### INSTRUCCIÓN DE TRABAJO:
Cambia "amistad" por "lealtad" y escribe de nuevo el pasaje del texto del ejercicio que comienza en "En homenaje a" y acaba en "rodeados de amigos.".

### TEXTO DEL EJERCICIO:

○ ○ ○ ○

En homenaje a ellos, evoco los días postreros de dos autores que releo siempre: el filósofo e historiador David Hume y el célebre doctor Samuel Johnson. Ambos tuvieron el don de la amistad. Ambos murieron rodeados de amigos.
Fue admirable el estoicismo del primero ante la muerte. Su amigo Adam Smith, en una carta póstuma, evocaba su perfecta compostura, aun su alegría, ante el inminente fin que su enfermedad incurable presagiaba. «Su ánimo era tan bueno y su conversación y sus diversiones fluían tan a su ritmo habitual –escribe Smith– que, a pesar de los malos síntomas, mucha gente no podía creer que estuviera muriendo». Pero él sí lo sabía y asumía. En un momento, discurrió ante Smith las excusas que podría darle a Caronte, el remero de la muerte, para dilatar su partida.
«Considerándolo con más detenimiento«, dijo, «pensé que podría decirle a él, buen Caronte, que he estado corrigiendo mis obras para una nueva edición. Dame un poco de tiempo, para poder ver cómo acoge el Público las modificaciones». Pero Caronte respondería: «Cuando hayas visto su efecto, querrás hacer otras modificaciones. No habrá fin con tales excusas; así que, mi buen amigo, por favor aborda el bote». Pero yo podría aún rogar: «Ten un poco de paciencia, buen Caronte, me he estado empeñando en abrir los ojos del Público. Si vivo unos pocos años más podría tener la satisfacción de ver la decadencia de algunos de los sistemas actuales de superstición». Pero Caronte perdería entonces todo humor y decencia. «Granuja holgazán, eso no pasará ni en cien años. ¿Crees que te voy a conceder arrendamiento por tanto tiempo? Súbete al bote en este instante, granuja perezoso y holgazán».
Hume murió en Edimburgo, el 25 de agosto de 1776. «Jamás mostró la más mínima expresión de impaciencia –escribió su médico–; pero cuando tuvo ocasión de hablar a la gente en su entorno siempre lo hizo con afecto y ternura». Adam Smith apuntó: «siempre lo consideré, tanto durante su vida como desde su muerte, tan cercano a la idea de un hombre perfectamente sabio y virtuoso, como quizá la naturaleza de la fragilidad humana puede permitirlo».

○ ○ ○ ○

### LÍNEAS SUMINISTRADAS:
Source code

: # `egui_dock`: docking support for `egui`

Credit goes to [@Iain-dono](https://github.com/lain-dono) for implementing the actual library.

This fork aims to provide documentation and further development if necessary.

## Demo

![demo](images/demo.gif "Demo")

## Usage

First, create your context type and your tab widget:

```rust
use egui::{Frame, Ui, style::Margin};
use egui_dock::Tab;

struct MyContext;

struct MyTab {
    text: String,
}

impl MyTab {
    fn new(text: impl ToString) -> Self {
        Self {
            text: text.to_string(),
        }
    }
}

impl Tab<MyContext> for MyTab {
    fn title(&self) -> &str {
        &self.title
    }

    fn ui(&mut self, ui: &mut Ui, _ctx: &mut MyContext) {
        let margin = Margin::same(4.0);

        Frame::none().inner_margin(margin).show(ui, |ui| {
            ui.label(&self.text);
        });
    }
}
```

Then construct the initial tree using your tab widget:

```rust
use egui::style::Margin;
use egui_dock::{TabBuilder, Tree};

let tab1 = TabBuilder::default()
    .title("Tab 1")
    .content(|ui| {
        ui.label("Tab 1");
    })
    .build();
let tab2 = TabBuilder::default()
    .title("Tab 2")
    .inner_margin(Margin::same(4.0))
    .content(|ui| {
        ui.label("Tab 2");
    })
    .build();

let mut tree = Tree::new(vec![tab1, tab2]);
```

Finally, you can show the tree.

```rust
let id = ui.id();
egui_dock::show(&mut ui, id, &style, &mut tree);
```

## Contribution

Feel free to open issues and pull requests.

○ ○ ○ ○

### RESPUESTA AL EJERCICIO:
En homenaje a ellos, evoco los días postreros de dos autores que releo siempre: el filósofo e historiador David Hume y el célebre doctor Samuel Johnson. Ambos tuvieron el don de la lealtad. Ambos murieron rodeados de amigos.